Moving Beyond Fear to Support Your Child on the Autism Spectrum
As a parent, your number one job is to protect your child. As a parent of a child with autism, sometimes you may feel the need to protect them from the entire world. But what should you do when that parental instinct starts to inhibit your child’s personal growth and development? There are still many days when I want to curl up into a ball on my mother’s lap and forget about the world. Days when I want to hide in my closet pretending, wishing I was still a child with no responsibilities. Even as I write this, my eyes start to tear up. I have need, a want, a desire so strong to run away from my obligations and into the safety of my mother’s arms.
I increasingly feel as though I’m backed into a corner (a spot that is usually a safe place for me), but in this corner there is a subtle yet deafening voice issuing a profound ultimatum:
“Be safe and stagnate, or take risks and flourish.”
Each time I hear this voice, a fire ignites within me as I stand up in the corner, back against the wall, and remember a quote that has been the continuous theme of my 27 year-long journey: “You were given this life because you are strong enough to live it.”
I have had the amazing opportunity to travel to all corners of the country sharing my story, insights gained and lessons learned, and I make sure every audience I speak in front of takes one message home with them: I believe the heaviest burdens in life are only put upon the shoulders of those strong enough to carry them. The lesson for me here is clear: If I were to stay inside my comfort zone and not push myself out into the extremely frightening outside world, I would not be able to touch a single life with my message of hope, inspiration and acceptance.
Being a motivational speaker, I travel a lot, and I have recently developed PTSD when it comes to airports after I experienced a horrendous meltdown in June of last year at the Reno-Tahoe International Airport. Although this experience went viral after I wrote about it on Facebook, the mental and physical repercussions of this traumatic incident have been immense. Meltdowns are already exhausting. Public meltdowns? Downright agonizing.

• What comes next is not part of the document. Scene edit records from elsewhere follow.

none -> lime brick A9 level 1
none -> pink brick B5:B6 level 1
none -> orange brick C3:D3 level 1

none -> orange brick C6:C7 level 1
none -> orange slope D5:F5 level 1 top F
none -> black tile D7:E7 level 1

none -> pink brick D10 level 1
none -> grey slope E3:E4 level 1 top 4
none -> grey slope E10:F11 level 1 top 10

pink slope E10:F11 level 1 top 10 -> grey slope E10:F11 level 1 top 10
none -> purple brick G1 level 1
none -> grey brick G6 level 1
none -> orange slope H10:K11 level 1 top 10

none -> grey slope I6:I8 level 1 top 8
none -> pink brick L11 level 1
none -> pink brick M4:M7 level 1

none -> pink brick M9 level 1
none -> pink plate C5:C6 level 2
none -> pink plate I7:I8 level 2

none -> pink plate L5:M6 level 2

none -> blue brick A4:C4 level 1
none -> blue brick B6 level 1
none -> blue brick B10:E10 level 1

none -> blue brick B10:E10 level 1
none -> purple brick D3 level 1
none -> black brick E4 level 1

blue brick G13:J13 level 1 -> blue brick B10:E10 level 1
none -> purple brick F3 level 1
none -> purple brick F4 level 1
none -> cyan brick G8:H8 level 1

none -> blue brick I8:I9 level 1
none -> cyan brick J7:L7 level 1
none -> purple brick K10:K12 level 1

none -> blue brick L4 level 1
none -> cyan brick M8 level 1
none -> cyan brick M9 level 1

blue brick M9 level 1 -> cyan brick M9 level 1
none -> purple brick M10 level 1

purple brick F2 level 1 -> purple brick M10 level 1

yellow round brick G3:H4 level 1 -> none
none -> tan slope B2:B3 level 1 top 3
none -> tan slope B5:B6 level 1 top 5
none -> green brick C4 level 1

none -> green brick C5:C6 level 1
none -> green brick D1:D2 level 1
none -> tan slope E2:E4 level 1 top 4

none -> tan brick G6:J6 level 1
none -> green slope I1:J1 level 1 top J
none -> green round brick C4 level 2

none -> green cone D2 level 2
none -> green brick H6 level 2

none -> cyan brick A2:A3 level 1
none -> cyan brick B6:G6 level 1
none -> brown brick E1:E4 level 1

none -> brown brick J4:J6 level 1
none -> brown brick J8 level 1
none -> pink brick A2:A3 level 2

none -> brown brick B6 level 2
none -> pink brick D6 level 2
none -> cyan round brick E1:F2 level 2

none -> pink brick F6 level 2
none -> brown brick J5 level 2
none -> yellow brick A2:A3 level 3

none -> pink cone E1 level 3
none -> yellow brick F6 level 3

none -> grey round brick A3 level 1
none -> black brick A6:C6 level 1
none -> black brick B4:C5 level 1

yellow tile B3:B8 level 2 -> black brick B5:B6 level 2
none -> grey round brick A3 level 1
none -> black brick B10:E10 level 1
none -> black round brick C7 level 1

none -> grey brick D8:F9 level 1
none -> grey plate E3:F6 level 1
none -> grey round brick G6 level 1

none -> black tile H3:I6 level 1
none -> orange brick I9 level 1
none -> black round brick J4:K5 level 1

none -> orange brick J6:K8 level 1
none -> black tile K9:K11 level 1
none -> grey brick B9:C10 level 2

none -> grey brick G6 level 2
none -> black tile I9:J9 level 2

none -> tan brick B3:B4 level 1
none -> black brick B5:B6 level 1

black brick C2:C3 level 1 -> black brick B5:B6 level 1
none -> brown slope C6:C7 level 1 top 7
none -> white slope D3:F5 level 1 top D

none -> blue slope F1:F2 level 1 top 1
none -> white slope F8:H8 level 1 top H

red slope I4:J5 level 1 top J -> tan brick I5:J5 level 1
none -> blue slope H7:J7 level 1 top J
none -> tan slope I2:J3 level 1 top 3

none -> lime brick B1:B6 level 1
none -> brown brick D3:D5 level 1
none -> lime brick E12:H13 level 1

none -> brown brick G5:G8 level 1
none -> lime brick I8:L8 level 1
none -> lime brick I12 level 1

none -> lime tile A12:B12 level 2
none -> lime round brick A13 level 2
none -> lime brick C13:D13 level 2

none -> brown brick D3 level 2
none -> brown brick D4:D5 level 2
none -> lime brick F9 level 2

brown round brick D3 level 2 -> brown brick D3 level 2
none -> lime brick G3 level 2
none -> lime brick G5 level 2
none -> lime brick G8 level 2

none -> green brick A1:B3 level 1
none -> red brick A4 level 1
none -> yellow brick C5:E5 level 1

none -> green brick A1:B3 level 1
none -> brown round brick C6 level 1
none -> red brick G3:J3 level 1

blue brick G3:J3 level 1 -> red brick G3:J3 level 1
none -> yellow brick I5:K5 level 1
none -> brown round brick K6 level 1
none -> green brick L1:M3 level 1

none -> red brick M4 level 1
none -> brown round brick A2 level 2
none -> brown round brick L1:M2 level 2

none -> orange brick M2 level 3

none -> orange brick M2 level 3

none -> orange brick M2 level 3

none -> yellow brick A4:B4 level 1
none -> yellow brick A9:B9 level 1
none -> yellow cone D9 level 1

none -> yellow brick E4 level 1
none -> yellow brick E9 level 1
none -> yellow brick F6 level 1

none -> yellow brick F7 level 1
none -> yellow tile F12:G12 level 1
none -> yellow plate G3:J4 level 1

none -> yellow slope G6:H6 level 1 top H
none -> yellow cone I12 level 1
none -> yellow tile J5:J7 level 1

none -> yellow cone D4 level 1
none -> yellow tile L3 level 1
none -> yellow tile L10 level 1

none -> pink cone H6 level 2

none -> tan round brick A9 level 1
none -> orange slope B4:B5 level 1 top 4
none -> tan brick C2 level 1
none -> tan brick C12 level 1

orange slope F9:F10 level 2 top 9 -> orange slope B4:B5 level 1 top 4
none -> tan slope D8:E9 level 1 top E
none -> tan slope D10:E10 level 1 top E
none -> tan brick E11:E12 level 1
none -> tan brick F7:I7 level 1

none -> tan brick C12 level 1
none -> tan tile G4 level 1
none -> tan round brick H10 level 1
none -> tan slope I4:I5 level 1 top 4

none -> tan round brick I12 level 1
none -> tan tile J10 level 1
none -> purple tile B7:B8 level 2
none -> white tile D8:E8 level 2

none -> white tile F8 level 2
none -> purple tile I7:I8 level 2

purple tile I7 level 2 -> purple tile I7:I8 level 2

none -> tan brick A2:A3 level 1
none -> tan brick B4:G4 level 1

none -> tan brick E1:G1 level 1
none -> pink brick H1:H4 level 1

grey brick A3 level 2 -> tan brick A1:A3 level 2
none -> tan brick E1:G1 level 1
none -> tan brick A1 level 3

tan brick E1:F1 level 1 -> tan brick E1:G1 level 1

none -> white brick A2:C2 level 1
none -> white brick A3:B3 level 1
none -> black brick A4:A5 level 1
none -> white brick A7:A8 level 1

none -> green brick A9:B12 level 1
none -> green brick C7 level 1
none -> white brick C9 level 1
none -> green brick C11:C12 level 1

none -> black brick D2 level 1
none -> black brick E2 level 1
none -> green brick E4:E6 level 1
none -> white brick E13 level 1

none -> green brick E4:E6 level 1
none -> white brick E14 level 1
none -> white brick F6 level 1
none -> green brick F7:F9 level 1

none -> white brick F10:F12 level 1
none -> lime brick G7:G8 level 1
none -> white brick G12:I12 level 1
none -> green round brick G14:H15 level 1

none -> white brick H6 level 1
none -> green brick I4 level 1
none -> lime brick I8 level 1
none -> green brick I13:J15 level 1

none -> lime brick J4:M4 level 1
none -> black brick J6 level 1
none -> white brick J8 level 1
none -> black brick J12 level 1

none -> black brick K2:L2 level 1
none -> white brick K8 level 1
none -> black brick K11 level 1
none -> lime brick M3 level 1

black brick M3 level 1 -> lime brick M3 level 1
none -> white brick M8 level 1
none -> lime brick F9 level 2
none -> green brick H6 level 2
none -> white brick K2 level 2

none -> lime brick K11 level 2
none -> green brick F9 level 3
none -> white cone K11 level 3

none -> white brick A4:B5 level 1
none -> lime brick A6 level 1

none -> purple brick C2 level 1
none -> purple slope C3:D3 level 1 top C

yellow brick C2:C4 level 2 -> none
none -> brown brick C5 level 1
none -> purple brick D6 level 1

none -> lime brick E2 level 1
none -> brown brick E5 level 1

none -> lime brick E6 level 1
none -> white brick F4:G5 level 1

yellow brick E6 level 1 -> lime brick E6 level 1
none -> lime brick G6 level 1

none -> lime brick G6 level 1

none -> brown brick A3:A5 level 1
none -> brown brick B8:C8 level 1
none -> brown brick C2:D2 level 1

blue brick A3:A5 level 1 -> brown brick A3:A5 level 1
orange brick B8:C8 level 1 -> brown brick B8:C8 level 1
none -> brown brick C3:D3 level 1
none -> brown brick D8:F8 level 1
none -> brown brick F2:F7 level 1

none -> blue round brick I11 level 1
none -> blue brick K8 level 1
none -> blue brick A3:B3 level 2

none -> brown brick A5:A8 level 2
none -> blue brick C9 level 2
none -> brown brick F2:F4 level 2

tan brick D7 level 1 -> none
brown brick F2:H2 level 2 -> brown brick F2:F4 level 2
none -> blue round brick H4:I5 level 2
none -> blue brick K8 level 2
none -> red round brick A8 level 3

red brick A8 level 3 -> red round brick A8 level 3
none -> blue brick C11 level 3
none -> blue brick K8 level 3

Few people understand the torment and anguish that lies behind the word “meltdown.” Tears, hyperventilation, screams, adrenaline rush, intrusive thoughts, vulnerability, sometimes even vocal tics and convulsions. In five out of the last 11 trips to the airport, I have been met with intense anxiety, prolonged panic attacks, distressing meltdowns, severe depression and invasive bouts of OCD, resulting in me pacing back and forth in the airport, sobbing uncontrollably, twitching and rubbing my hands together, all the while feeling like my brain is in a vise grip that has been set on fire. On top of this, I am always met with two extremes from the people around me: stares of curiosity or purposeful avoidance. I am either on exhibit or completely invisible, and to be honest I don’t know which one is worse.
Throughout all of this, I have somehow managed to board my plane each and every time, sometimes assisted by my mother and/or airline employees and have subsequently given a heck of a speech to boot.
So the question remains: Should your concerns for your child limit their pursuit of a fulfilling life?
My answer? No.
Without a doubt each episode of panic or sensory overload I experience takes a toll on my mental and physical well-being, but I have found that through strife and struggle we can discover our individual purpose, and come to understand why we are here.
I’ll refer you to this famous African proverb: A smooth sea never made a skilled sailor.
The purpose of this article is to inform you. After all, knowledge is one of the few things that can be given to you but never taken away. Having said that, you are the parent. You know what’s best for your child. When you trust your parental instincts above all else, while also compassionately pushing your child to take risks, letting them know you will be there to catch them when they fall, I believe you will be amazed to discover your child’s continuous growth of self-confidence, ambition and insight.
Parents of those on the spectrum often second-guess themselves and may regret certain decisions they made for their child. I know my mother did, but let me tell you, she has been the absolute perfect mother for a son with my struggles and circumstances. I believe when you do something out of love, you can never go wrong.